The application in pending proceeding is dismissed

CATCHWORDS:

Planning and Environment – submitter appeal – application in pending proceeding by co-respondent seeking various orders including of an injunctive kind – submitter appellant seeking donations to litigation fund – whether in breach of the Collections Act 1996 – whether letter requesting donation misleading – whether abuse of process

Collections Act 1966 Sustainable Planning Act 2009

Campbells Cash and Carry Pty Ltd v Fostif Pty Ltd (2006) 2009 CLR 386
Trendtex Trading Corporation v Credit Suisse [1982] AC 679
Fostif Pty Ltd v Campbells Cash and Carry Pty Ltd [2005] NSWLR 83

Magic Menu Systems Pty Ltd v AFA Facilitation Pty Ltd (1997) 72 FCR 261.

COUNSEL:

Rebetzke, G for the appellant

Job, B for the respondent

O’Brien, D for the co-respondent

SOLICITORS:

Roberts & Kane for the appellant

Brisbane City Legal Practice for the respondent

Mullins Lawyers for the co-respondent

  1. By an application in pending proceeding the co-respondent by election (the developer) seeks the following orders against Mr Friend, who is one of the appellants:

1.          That the appellant, Robert Friend, be restrained from publishing misleading statements in respect of the subject matter of the appeal;

2.          That the appellant, Robert Friend, be restrained from making or continuing any appeal for support to the public for the purposes of obtaining money by way of a collection for costs associated with this appeal other than according to law;

3.          That the appellant Robert Friend, be restrained from dealing with any monies collected from any such appeal for support other than and in accordance with an order of the court;

4.          That the appellant, Robert Friend, refund in full all monies collected through the appeal for support to the persons providing those monies;

5.          That the appellant, Robert Friend, provide an account of the monies collected from the appeal for support;

6.          That the appellant, Robert Friend, pay the co-respondents by elections costs of an incidental to this application to be assessed; and

7.          Such further or other orders that this honourable court considers necessary and appropriate in the circumstances.

Excerpted records:
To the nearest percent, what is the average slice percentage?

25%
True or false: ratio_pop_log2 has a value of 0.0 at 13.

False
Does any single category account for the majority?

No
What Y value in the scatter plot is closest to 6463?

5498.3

* * *

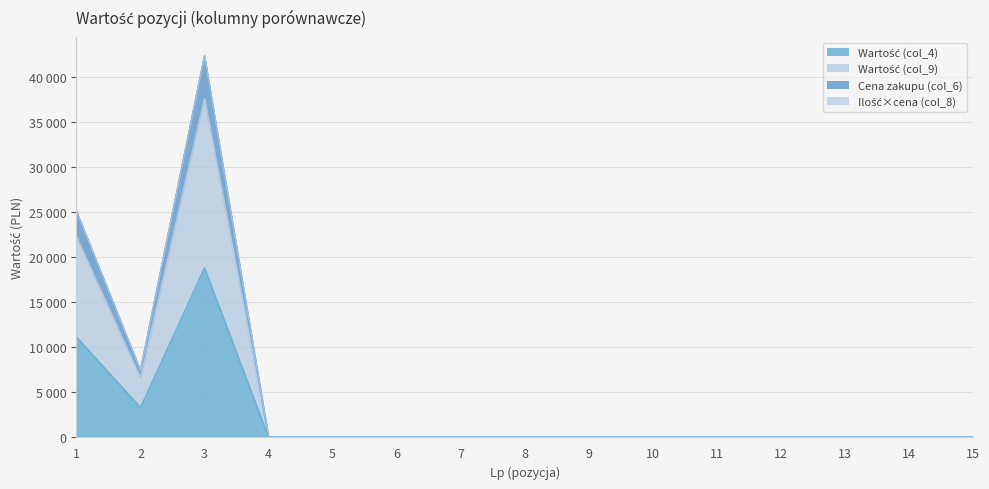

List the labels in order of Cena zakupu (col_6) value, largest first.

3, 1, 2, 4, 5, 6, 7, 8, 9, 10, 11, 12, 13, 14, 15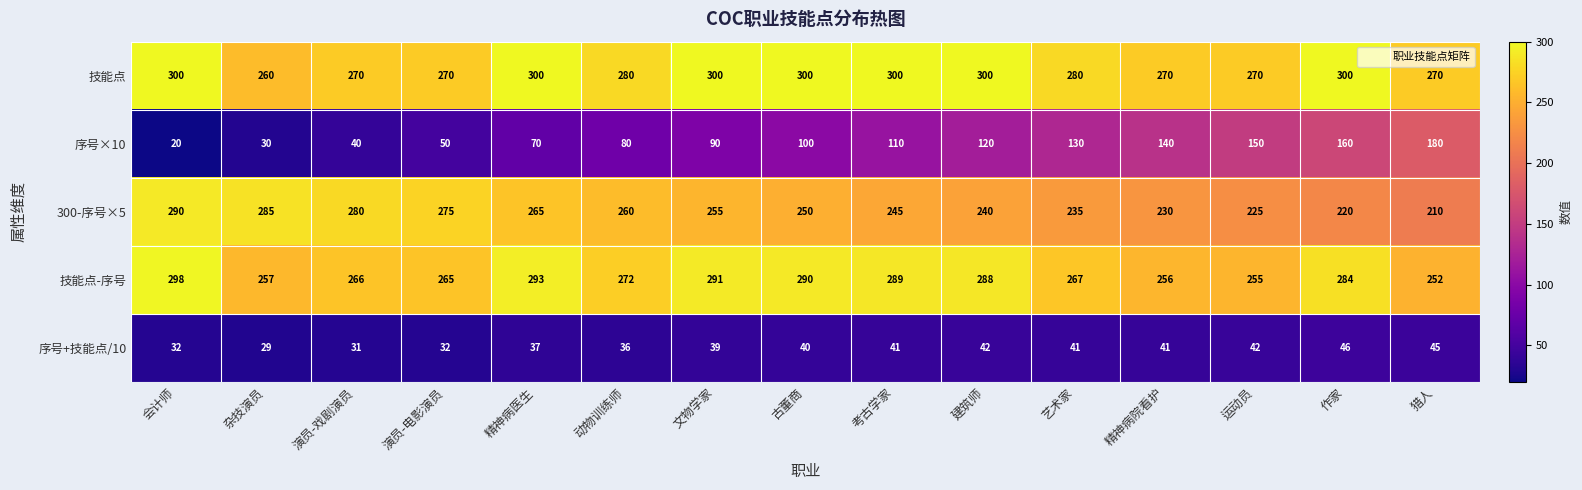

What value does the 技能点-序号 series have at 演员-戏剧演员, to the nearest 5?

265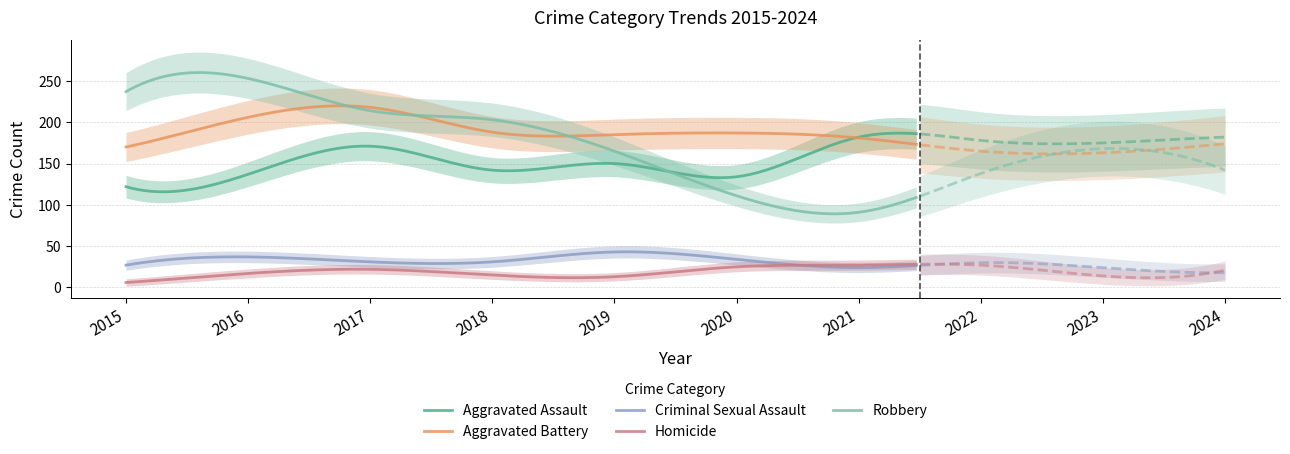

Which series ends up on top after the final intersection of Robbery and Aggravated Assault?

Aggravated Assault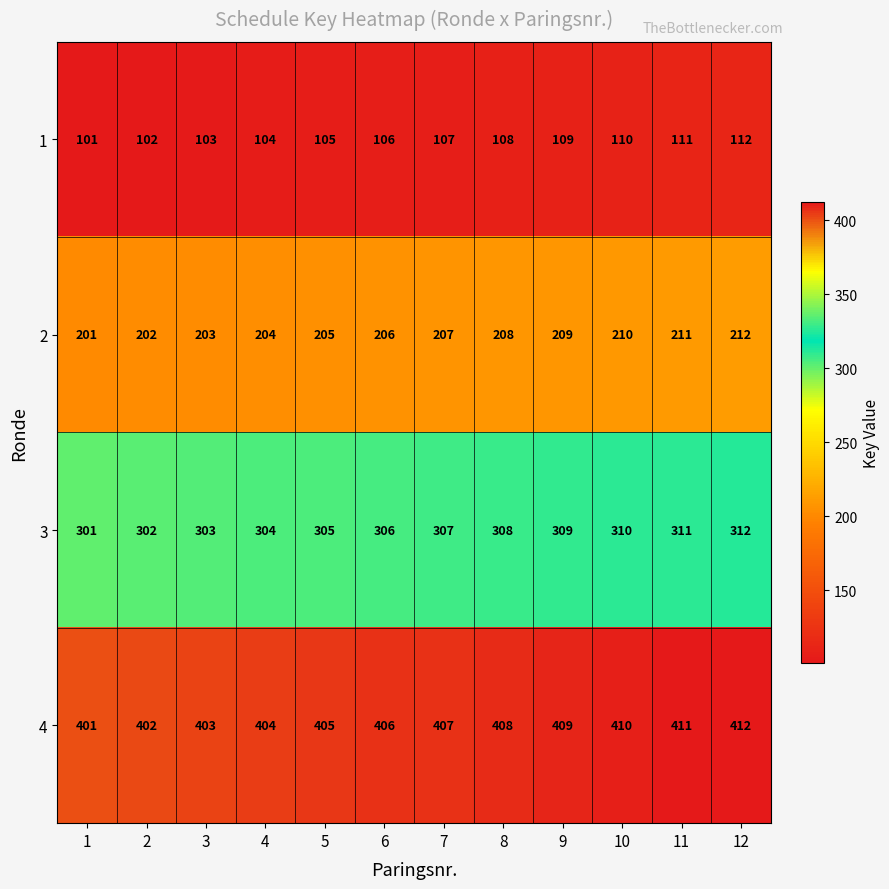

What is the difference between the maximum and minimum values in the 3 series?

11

* * *

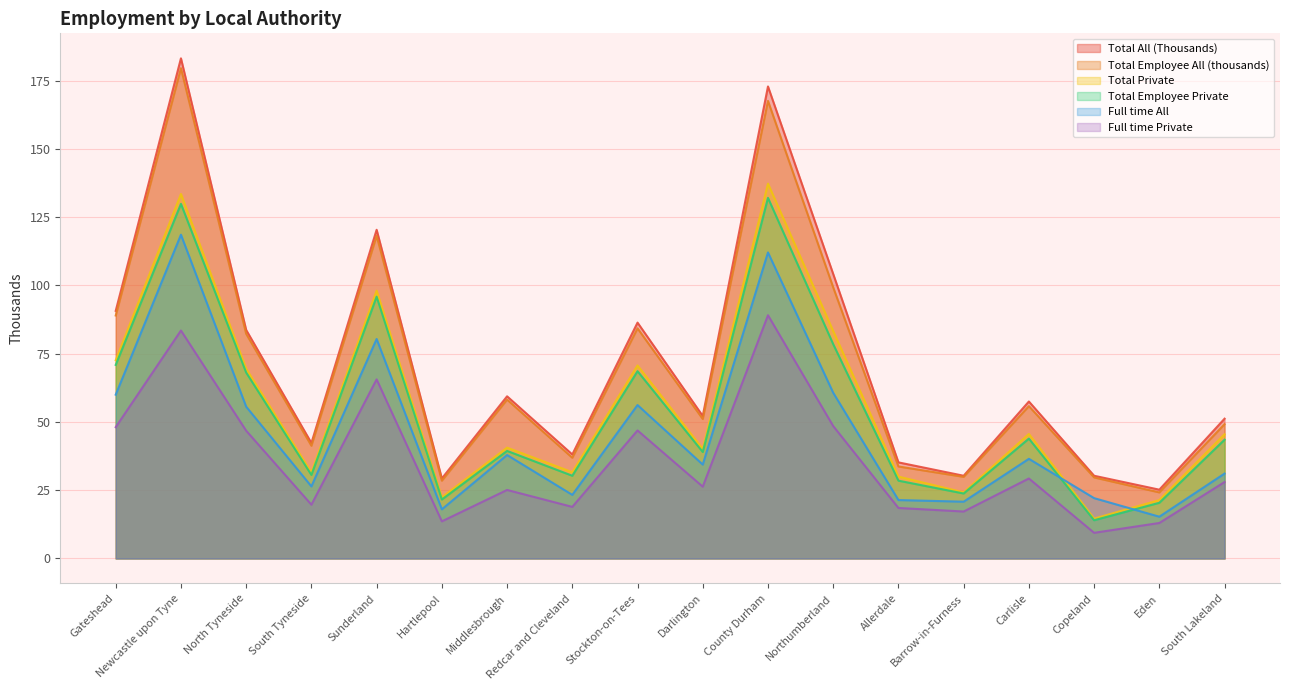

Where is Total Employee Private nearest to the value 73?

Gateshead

Work instructions:
Pick up the planning appeal judgment after its list of the orders the developer seeks, and continue writing it. The material has no connection to the planning appeal judgment.

Answer space:
  1. The developer is the proponent of an intended development of land surrounding the Chalk Hotel at Woolloongabba.  The development would involve the construction of three residential towers (some 500 plus units) and associated retail facilities.  Public notification of the development application attracted submissions including many from those opposed to the project.  The development was however, approved by the respondent on 20 November 2012.  Subsequently, this appeal against the council’s decision has been brought by some of the submitters.

  1. By their amended notice of appeal, the appellants articulated apparently relevant grounds of appeal which include:

1.          alleged conflicts between the proposed development and various provisions of Brisbane’s City Plan 2000;

2.          potential adverse traffic impacts of the proposed development; and

3.          the need for different conditions if the proposal is to be approved.

  1. The developer has responded by enumerating grounds which it will rely upon as sufficient to justify approval in the event that conflict with the planning scheme is found.  On 21 February 2013 the court made directions for the progress of the matter.  The hearing is currently set down for the July sittings.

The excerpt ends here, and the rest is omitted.